Effet Taubira ? Un pédophile relâché par la justice…

Journaliste, écrivain
 

Il y a des faits divers qui en disent long. Celui de ce pédophile toulonnais, en l’occurrence. De ce « brave » militaire — et peut-être, allez savoir, valeureux au combat… — qui viole sa nièce à cinq fois et qui, tout juste mis en examen, se retrouve… relâché. Relâché sous contrôle judiciaire, certes, mais relâché tout de même.

Voilà qui donne évidemment du grain à moudre aux adversaires du garde des Sceaux, Christiane Taubira, et de sa politique « anticarcérale ».

Patrice Ribeiro, secrétaire général du syndicat Synergie-Officiers, trouve les mots justes lorsque dénonçant « cette affaire qui vise des faits d’une extrême gravité. C’est un scandale qui risque d’avoir l’effet d’une bombe. Elle prouve une fois encore qu’il existe un gouffre entre le travail de la police, qui travaille pendant des mois pour confondre un prédateur, et une réponse judiciaire qui démotive les fonctionnaires engagés sur le terrain. »

Que nous dit ce énième drame ? Deux choses au moins.

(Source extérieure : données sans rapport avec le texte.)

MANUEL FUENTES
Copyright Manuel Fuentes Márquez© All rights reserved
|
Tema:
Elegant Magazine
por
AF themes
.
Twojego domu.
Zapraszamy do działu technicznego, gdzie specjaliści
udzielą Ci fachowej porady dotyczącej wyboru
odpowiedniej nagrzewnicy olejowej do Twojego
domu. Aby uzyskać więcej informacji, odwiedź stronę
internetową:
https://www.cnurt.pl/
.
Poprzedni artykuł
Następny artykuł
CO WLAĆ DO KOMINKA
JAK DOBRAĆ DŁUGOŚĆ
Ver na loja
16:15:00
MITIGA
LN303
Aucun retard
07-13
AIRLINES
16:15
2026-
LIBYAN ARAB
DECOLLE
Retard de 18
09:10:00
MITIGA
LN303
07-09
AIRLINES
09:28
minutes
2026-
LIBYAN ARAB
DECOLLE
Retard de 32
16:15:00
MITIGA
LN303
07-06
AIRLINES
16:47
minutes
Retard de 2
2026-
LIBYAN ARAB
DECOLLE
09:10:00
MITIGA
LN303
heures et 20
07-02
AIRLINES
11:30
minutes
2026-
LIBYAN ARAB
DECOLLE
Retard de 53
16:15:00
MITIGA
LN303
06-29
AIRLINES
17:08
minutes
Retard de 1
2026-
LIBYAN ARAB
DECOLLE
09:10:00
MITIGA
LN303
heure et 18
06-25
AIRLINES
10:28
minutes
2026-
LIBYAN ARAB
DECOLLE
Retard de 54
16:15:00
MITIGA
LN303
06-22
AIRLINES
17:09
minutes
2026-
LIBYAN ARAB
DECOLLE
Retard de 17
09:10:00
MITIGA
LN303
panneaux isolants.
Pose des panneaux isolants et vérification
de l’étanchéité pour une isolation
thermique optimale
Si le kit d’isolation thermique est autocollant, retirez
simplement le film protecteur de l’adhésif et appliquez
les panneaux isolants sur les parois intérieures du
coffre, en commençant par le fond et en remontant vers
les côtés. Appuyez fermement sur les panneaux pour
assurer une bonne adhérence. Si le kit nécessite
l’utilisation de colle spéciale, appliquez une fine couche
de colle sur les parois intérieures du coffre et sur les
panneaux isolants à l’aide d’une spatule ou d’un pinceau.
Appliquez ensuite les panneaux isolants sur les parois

La première, c’est que notre société semble avoir oublié le caractère sacré de la vie, et surtout de celle des plus faibles ; vieillards abandonnés dans des mouroirs, enfants laissés en proie aux instincts les plus bas ; sans même évoquer cet avortement de masse devenu simple moyen de contraception : une société qui massacre ses propres enfants, ce n’est jamais bon signe. En ce sens, il n’est pas forcément besoin d’être catholique pour méditer ce verset de l’Évangile selon saint Matthieu (18,6) : « Mais si quelqu’un scandalise un de ces petits qui croient en Moi, il vaudrait mieux pour lui qu’on suspendît son cou à une de ces meules qu’un âne tourne et qu’on le plongeât au cœur de la mer. » Il s’agit là de la seule condamnation formelle prononcée par un Christ ayant plutôt l’habitude de pardonner à tout le monde ou presque, putain, publicain, Romain et bon larron ; peut-être même le mauvais, allez savoir… Le crime en question n’a donc rien d’anodin. D’un autre côté, une société qui sexualise ses petits – voir l’interdiction tardive des concours de mini-miss –, les travestit en objets de désir, peut-elle ensuite s’étonner que les « objets » en question puissent faire celui de travaux pratiques, et en famille tant qu’à faire ?

La seconde est d’ordre plus pratique que philosophique : cette société, la nôtre, qui renonce à mettre hors jeu ceux qui la menacent est une société qui renonce à se défendre. Que ce soit par trouille ou tout simplement parce qu’elle ne sait plus au nom de quelles valeurs se défendre ; ce qui relève alors plus de l’esprit de décadence avancée que de la simple trouille.

Il est à craindre que nous n’en soyons là.